Subject: Re: Was India Once the Richest Nation in the World?
From: probonopublico-ga on 22 Nov 2004 00:33 PST
In the early days of the Raj, Bengal became very important to the
British for its poppy production.

This was converted into opium and shipped to China.

It was handled by the Honourable East India Company ... Honourable?
You may well ask.

Us Brits used to do these things with oodles of style.

Ah for the Good Old Days.
Subject: Re: Was India Once the Richest Nation in the World?
From: snakeman2-ga on 22 Nov 2004 01:01 PST
This is not an answer but i would like to clearfy "Or was it the
richest country prior to the Muslim invasions centuries earlier? ",
The Muslim army never reached India, the big population of muslims in
india was the result of muslim trading with india and traveling and
dealing with indians.
Subject: Re: Was India Once the Richest Nation in the World?
From: geof-ga on 23 Nov 2004 06:42 PST
In the middle ages India and the Orient generally was renowned for
being rich in precious stones, textiles, carpets and spices; this was
the origin of the much-used term "the riches of the Indies". Of
course, it was these same riches which led Columbus (and others) to
seek a sea route to Asia, resulting in the "discovery" of America.
However, whether India at that time was the richest country in the
world (compared, say, to China, Mexico, Spain or Britain) is in my
opinion impossible to say.
Subject: Re: Was India Once the Richest Nation in the World?
From: arumugaswami-ga on 23 Nov 2004 12:48 PST
Thanks for the comments.
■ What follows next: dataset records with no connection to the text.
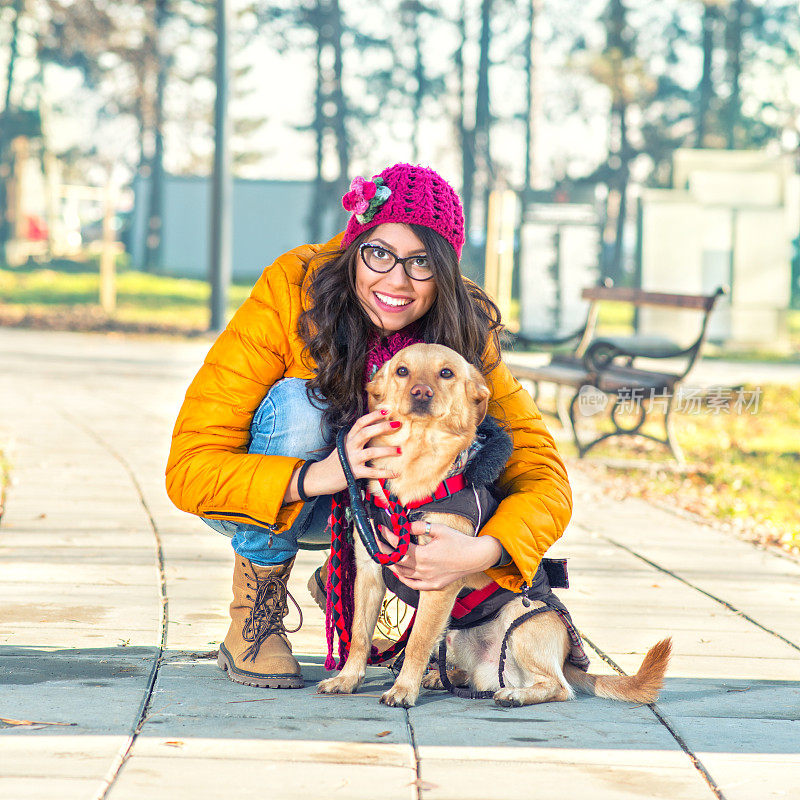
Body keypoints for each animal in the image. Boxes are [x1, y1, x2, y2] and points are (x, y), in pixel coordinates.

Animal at [316, 344, 672, 708]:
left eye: (446, 373)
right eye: (402, 371)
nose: (421, 392)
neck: (415, 463)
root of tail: (563, 661)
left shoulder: (438, 583)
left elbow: (416, 643)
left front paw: (403, 689)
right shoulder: (369, 573)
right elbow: (360, 635)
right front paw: (347, 678)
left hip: (521, 622)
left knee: (558, 687)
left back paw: (514, 694)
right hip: (455, 636)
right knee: (471, 673)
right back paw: (447, 677)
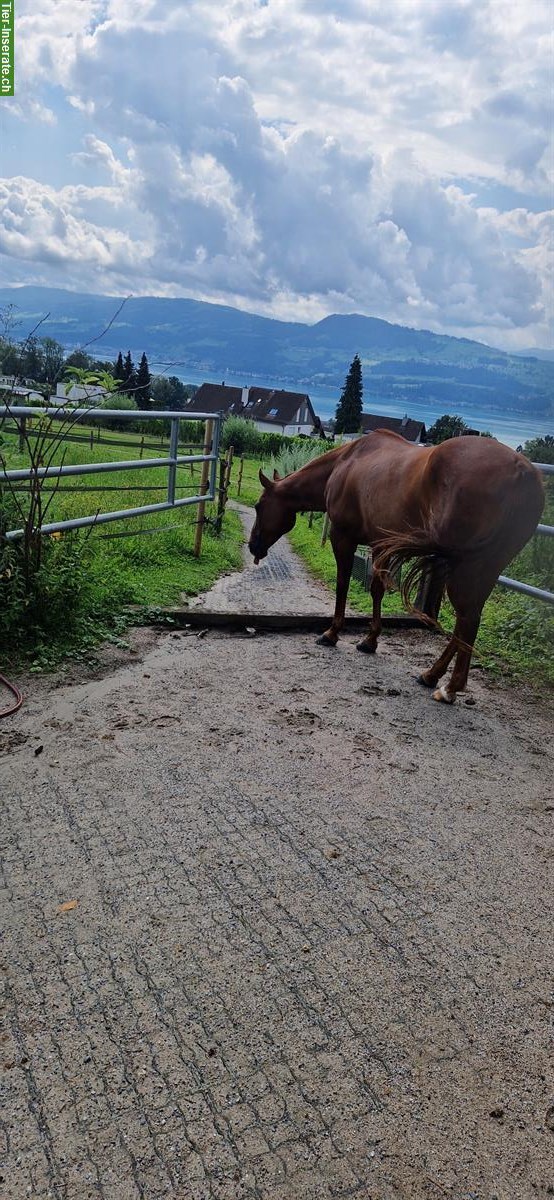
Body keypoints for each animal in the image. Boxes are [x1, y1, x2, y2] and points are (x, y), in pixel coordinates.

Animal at [249, 432, 542, 700]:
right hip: (485, 571)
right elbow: (377, 589)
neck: (346, 463)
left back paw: (449, 688)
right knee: (468, 620)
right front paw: (370, 641)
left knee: (467, 619)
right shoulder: (380, 544)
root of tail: (520, 471)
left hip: (464, 568)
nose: (253, 546)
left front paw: (332, 633)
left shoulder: (342, 537)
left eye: (258, 505)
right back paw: (431, 676)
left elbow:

We are talking about the geographical region
that is now India, Pakistan and Bangladesh, we realized the political
unity varied with time. The comment from snakeman2-ga is actually in
reference to Indonesia. India was not only invaded but sacked time and
again by Muslim armies. We've raised the value to $50 for an answer
and hope someone expert in historical economics can sort this out.
Subject: Re: Was India Once the Richest Nation in the World?
From: hydcallin-ga on 11 Dec 2004 00:06 PST
a little over 200 years ago India just before the Brits took over
contributed more than 30% to the world trade (current is 1.2%)

The very reason Europeans came to India was 
a) Spices
b) Direct trade - the middlemen in this case were the Arabs 

So yes, India's wealth attracted the West and India was the richest "region" then.

scriptor - It was, for most parts under a Single ruler - the Mughals
starting from the 13th Centruty right until  the British took over.
So, yes It was a Unified country - and was perceived so by the
The difference between the Older India and British/Post-1947 India is
that there is a "Central" Ruler.

India has been and will be too diverse for it to be a "single" entity
or to have a singular nation-state sort of Emphasis that the Western
World likes to emphasize on.
Subject: Re: Was India Once the Richest Nation in the World?
From: arumugaswami-ga on 14 Dec 2004 11:38 PST
This last reply is closer to what we want. Is there some source for
the 30% world trade? Any figures from earlier. We don't think it
matter if India was not a unified country for this calculation. We
talking about present day Pakistan, India and Bangladesh.
Subject: Re: Was India Once the Richest Nation in the World?
From: hydcallin-ga on 20 Dec 2004 03:36 PST
do I get any dough too? :-D
Subject: Re: Was India Once the Richest Nation in the World?
From: arumugaswami-ga on 21 Dec 2004 17:56 PST
Sorry, hydcallin-ga, you are a day late and therefore $50 short.